Provided data:
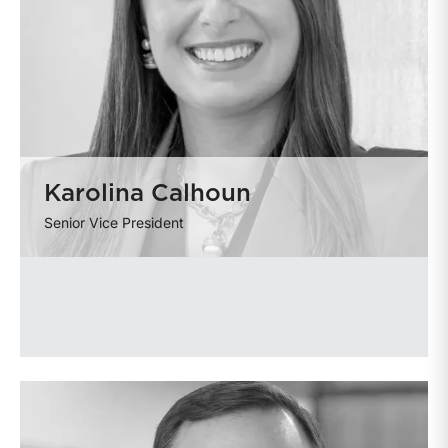
Karolina Calhoun
Senior Vice President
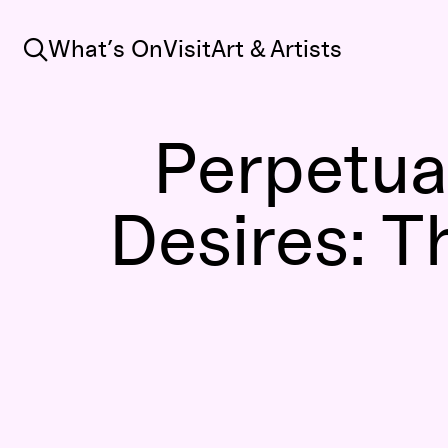
Search
What’s On
Visit
Art & Artists
Perpetual
Desires: T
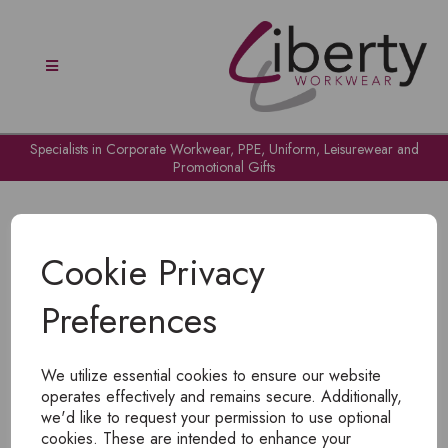
Specialists in Corporate Workwear, PPE, Uniform, Leisurewear and
Promotional Gifts
Cookie Privacy
Preferences
OH NO!
We utilize essential cookies to ensure our website
To view products, you must
login
.
operates effectively and remains secure. Additionally,
we'd like to request your permission to use optional
cookies. These are intended to enhance your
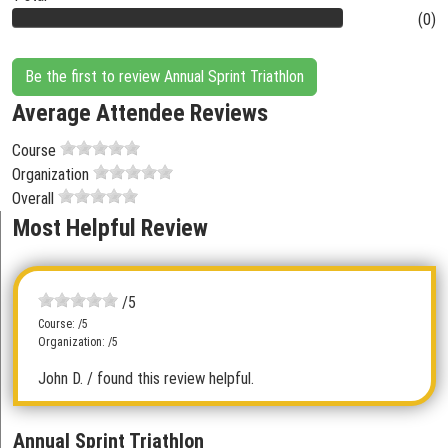
(0)
Be the first to review Annual Sprint Triathlon
Average Attendee Reviews
Course
Organization
Overall
Most Helpful Review
/5
Course: /5
Organization: /5
John D.
/ found this review helpful.
Annual Sprint Triathlon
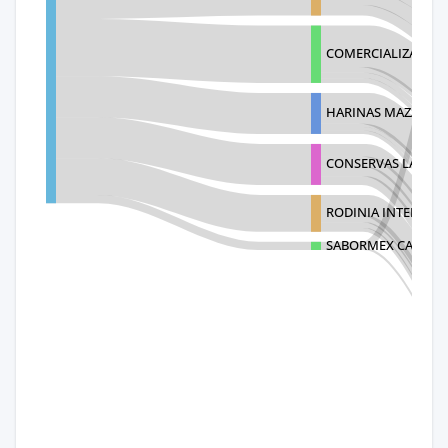
COMERCIALIZADORA
HARINAS MAZAREAL 
CONSERVAS LA COST
RODINIA INTERNACI
SABORMEX CALZADA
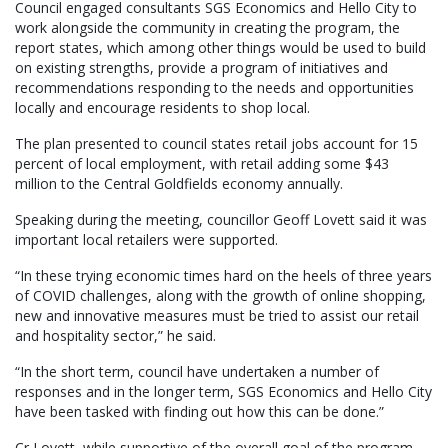
Council engaged consultants SGS Economics and Hello City to
work alongside the community in creating the program, the
report states, which among other things would be used to build
on existing strengths, provide a program of initiatives and
recommendations responding to the needs and opportunities
locally and encourage residents to shop local.
The plan presented to council states retail jobs account for 15
percent of local employment, with retail adding some $43
million to the Central Goldfields economy annually.
Speaking during the meeting, councillor Geoff Lovett said it was
important local retailers were supported.
“In these trying economic times hard on the heels of three years
of COVID challenges, along with the growth of online shopping,
new and innovative measures must be tried to assist our retail
and hospitality sector,” he said.
“In the short term, council have undertaken a number of
responses and in the longer term, SGS Economics and Hello City
have been tasked with finding out how this can be done.”
Cr Lovett, while supportive of the overall goal of the program,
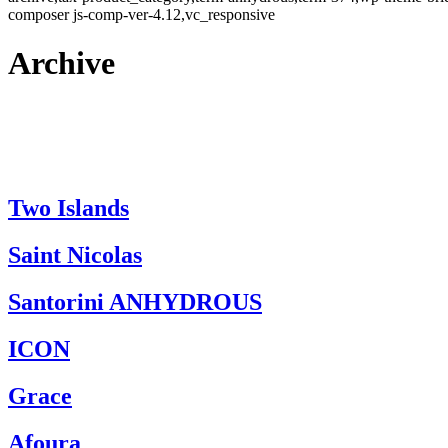
composer js-comp-ver-4.12,vc_responsive
Archive
Two Islands
Saint Nicolas
Santorini ANHYDROUS
ICON
Grace
Afoura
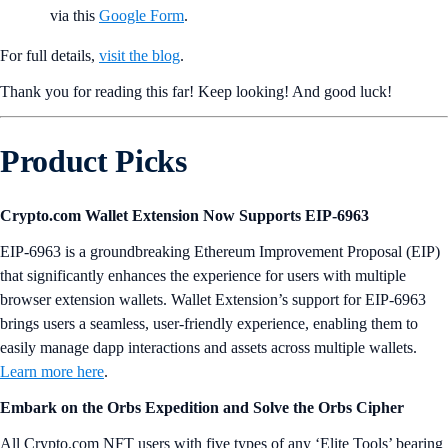
via this
Google Form
.
For full details,
visit the blog
.
Thank you for reading this far! Keep looking! And good luck!
Product Picks
Crypto.com Wallet Extension Now Supports EIP-6963
EIP-6963 is a groundbreaking Ethereum Improvement Proposal (EIP)
that significantly enhances the experience for users with multiple
browser extension wallets. Wallet Extension’s support for EIP-6963
brings users a seamless, user-friendly experience, enabling them to
easily manage dapp interactions and assets across multiple wallets.
Learn more here
.
Embark on the Orbs Expedition and Solve the Orbs Cipher
All Crypto.com NFT users with five types of any ‘Elite Tools’ bearing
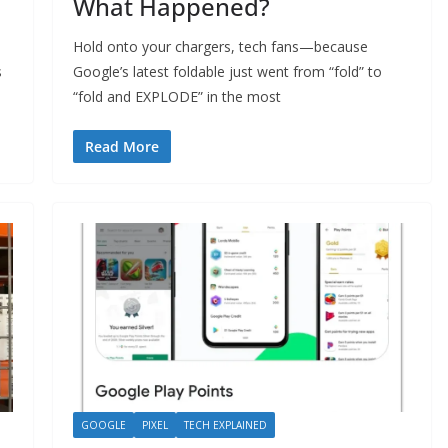
What Happened?
Hold onto your chargers, tech fans—because
s
Google’s latest foldable just went from “fold” to
“fold and EXPLODE” in the most
Read More
GOOGLE
PIXEL
TECH EXPLAINED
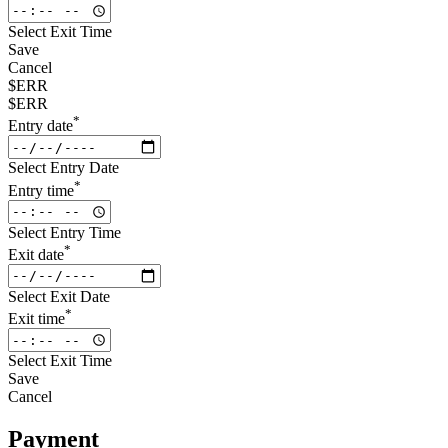
Select Exit Time
Save
Cancel
$ERR
$ERR
*
Entry date
Select Entry Date
*
Entry time
Select Entry Time
*
Exit date
Select Exit Date
*
Exit time
Select Exit Time
Save
Cancel
Payment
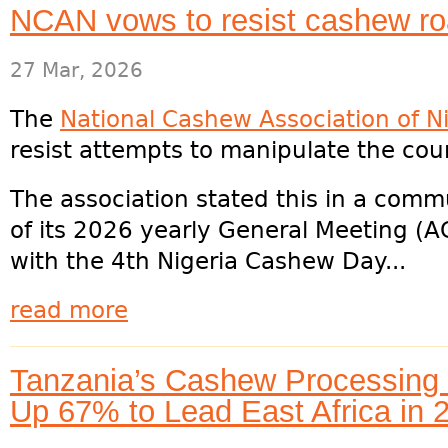
NCAN vows to resist cashew r
27 Mar, 2026
The
National Cashew Association of N
resist attempts to manipulate the co
The association stated this in a comm
of its 2026 yearly General Meeting (A
with the 4th Nigeria Cashew Day...
read more
Tanzania’s Cashew Processing H
Up 67% to Lead East Africa in 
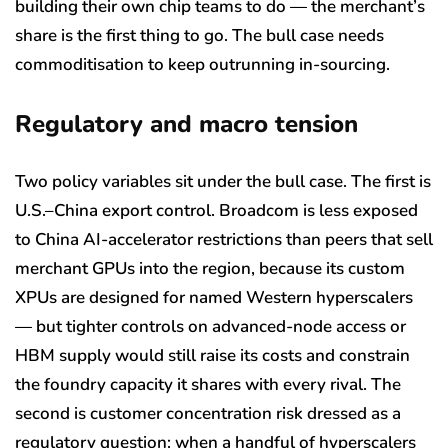
building their own chip teams to do — the merchant’s
share is the first thing to go. The bull case needs
commoditisation to keep outrunning in-sourcing.
Regulatory and macro tension
Two policy variables sit under the bull case. The first is
U.S.–China export control. Broadcom is less exposed
to China AI-accelerator restrictions than peers that sell
merchant GPUs into the region, because its custom
XPUs are designed for named Western hyperscalers
— but tighter controls on advanced-node access or
HBM supply would still raise its costs and constrain
the foundry capacity it shares with every rival. The
second is customer concentration risk dressed as a
regulatory question: when a handful of hyperscalers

Exercise aim:
Repeat the data from the line with "COMERCIALIZADORA" to the line with "SABORMEX CALZADA", matching each line exactly.

Written answer:
COMERCIALIZADORA
HARINAS MAZAREAL 
CONSERVAS LA COST
RODINIA INTERNACI
SABORMEX CALZADA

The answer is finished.